To solve for the constant C, we can use the initial conditions given in the problem. When t=0, v=2, so we can substitute these values into the equation:

2 = Ce^(-0.4(0))

2 = C

Therefore, the equation for velocity becomes v = 2e^(-0.4t).

To solve for position, we can integrate the velocity equation:

s = ∫v dt = ∫2e^(-0.4t) dt = -5e^(-0.4t) + D

Again, we can use the initial condition s=0 at t=0 to solve for the constant D:

0 = -5e^(-0.4(0)) + D

0 = -5 + D

D = 5

Therefore, the final equation for position is s = -5e^(-0.4t) + 5.
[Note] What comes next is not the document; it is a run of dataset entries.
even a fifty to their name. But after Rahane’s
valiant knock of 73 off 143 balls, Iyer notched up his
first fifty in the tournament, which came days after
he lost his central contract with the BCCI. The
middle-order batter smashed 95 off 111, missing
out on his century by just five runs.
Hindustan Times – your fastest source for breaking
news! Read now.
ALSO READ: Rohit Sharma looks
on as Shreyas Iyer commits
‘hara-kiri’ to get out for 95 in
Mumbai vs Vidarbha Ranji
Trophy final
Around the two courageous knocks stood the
To find the position at t=3 seconds, we can simply plug in t=3 into the equation:

s(3) = -5e^(-0.4(3)) + 5 = 0.196 inches.

So, the position at t=3 seconds is 0.196 inches.

## 1. What is the equation for solving position at t=3s for motion in dynamics?

The equation for solving position at t=3s for motion in dynamics is x(t) = x0 + v0t + 1/2at2, where x0 is the initial position, v0 is the initial velocity, a is the acceleration, and t is the time.

## 2. What is the significance of solving position at t=3s in dynamics?

Solving position at t=3s in dynamics allows us to determine the exact location of an object at a specific point in time. This information is crucial in understanding the motion of an object and can help us analyze its acceleration and velocity.

## 3. Can the position at t=3s be negative?

Yes, the position at t=3s can be negative. This indicates that the object has moved in the negative direction, which is opposite to the positive direction defined as the initial position.

## 4. How does acceleration affect the position at t=3s?

The acceleration of an object affects its position at t=3s by influencing its velocity. If the acceleration is positive, the object will be moving in the positive direction and its position at t=3s will be greater than its initial position. Similarly, if the acceleration is negative, the object will be moving in the negative direction and its position at t=3s will be less than its initial position.

## 5. Can we solve for position at t=3s without knowing the initial position and velocity?

No, we cannot solve for position at t=3s without knowing the initial position and velocity. These values are crucial in the equation for solving position at t=3s and without them, we cannot accurately determine the position of the object at that specific time.